Continuous Fabrication of Size and Shape Controlled Semiconductor Nanoparticles in Self-Replicating Reversed Micelles and Their Self-Assembly into 2D Arrays and 3D Networks

在自复制反胶束中连续制造尺寸和形状受控的半导体纳米颗粒及其自组装成 2D 阵列和 3D 网络

• 批准号: 0084358
• 负责人: Janos Fendler
• 金额: $ 10万
• 依托单位: Clarkson University
• 依托单位国家: 美国
• 项目类别: Standard Grant
• 财政年份: 2000
• 资助国家: 美国
• 起止时间: 2000-07-01 至 2002-06-30
• 项目状态: 已结题
• 来源: https://www.nsf.gov/awardsearch/showAward?AWD_ID=0084358&HistoricalAwards=false
• 关键词: Continuous; Fabrication; Size; Shape; Controlled

AbstractCTS-0084358J. H. Fendler, Clarkson UniversityThe objective of the proposed research is to demonstrate the possibility of continuous fabrication of nanostructures of chosen size and shape. The demonstration will be carried on self-replicating reversed micelles. It will be attempted to manufacture size-controlled monodisperse sulfide semiconductor nanoparticles and their capped counterparts in reverse micelles.The PI has acquired an extensive experience in studying the creation of nanoparticle films and multiparticulate layers on surfaces, with the help of surfactant coatings. It was observed that in such processes, man-made templates replace nature's biological membranes. Such apparent "mimicking" of biological processes has been generalized to a systematic biomimetic membrane chemistry for advanced materials preparation (e.g. colloids).
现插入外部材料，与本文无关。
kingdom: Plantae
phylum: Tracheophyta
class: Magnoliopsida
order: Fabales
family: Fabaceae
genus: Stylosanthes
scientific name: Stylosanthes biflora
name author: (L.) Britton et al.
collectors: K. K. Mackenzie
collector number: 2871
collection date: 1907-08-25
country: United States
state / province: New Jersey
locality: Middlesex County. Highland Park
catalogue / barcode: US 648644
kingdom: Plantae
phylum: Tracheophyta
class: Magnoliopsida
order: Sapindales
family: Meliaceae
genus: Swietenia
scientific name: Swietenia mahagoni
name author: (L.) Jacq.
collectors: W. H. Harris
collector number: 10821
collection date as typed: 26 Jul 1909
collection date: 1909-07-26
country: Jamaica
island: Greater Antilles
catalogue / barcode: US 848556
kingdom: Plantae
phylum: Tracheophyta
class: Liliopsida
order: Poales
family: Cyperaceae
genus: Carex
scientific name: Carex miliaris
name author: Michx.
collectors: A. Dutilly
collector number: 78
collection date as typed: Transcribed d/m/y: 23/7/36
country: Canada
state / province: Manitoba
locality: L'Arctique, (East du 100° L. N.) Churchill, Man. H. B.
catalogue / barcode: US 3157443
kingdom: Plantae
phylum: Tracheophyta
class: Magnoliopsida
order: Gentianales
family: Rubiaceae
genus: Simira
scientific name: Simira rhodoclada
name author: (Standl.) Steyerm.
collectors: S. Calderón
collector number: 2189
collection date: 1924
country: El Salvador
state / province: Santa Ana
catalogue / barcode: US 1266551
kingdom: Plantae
The PI has explored in detail the self-replication of membrane mimetic components. The need is now to identify and control three essential biological function: compartmentalization, self-replication and self-assembly. Templates and compartments, supplemented by surfactant coating, provide the same control on the extent of a chemical transformation as a membrane would.The PI wants to generalize his research on the replication and assembly of semiconductor materials to more materials and nanogeometries. The proposed research plan is exploratory and high-risk.

摘要CTS-0084358J。H. Fendler，克拉克森大学这项研究的目的是证明连续制造选定尺寸和形状的纳米结构的可能性。 演示将在自复制反胶束上进行。 它将试图制造尺寸可控的单分散硫化物半导体纳米粒子和它们的封端的对应物在反胶束。PI已经获得了丰富的经验，在研究创建纳米粒子薄膜和多颗粒层的表面上，与表面活性剂涂层的帮助。 据观察，在这种过程中，人造模板取代了自然界的生物膜。 这种明显的“模仿”生物过程已被推广到一个系统的仿生膜化学先进的材料制备（如胶体）。 PI已经详细探索了膜模拟组件的自我复制。 现在需要确定和控制三个基本的生物功能：区室化，自我复制和自我组装。 模板和隔室，再加上表面活性剂涂层，可以提供与膜相同的化学转化程度控制。PI希望将他对半导体材料复制和组装的研究推广到更多材料和纳米几何学。 该研究计划具有探索性和高风险性。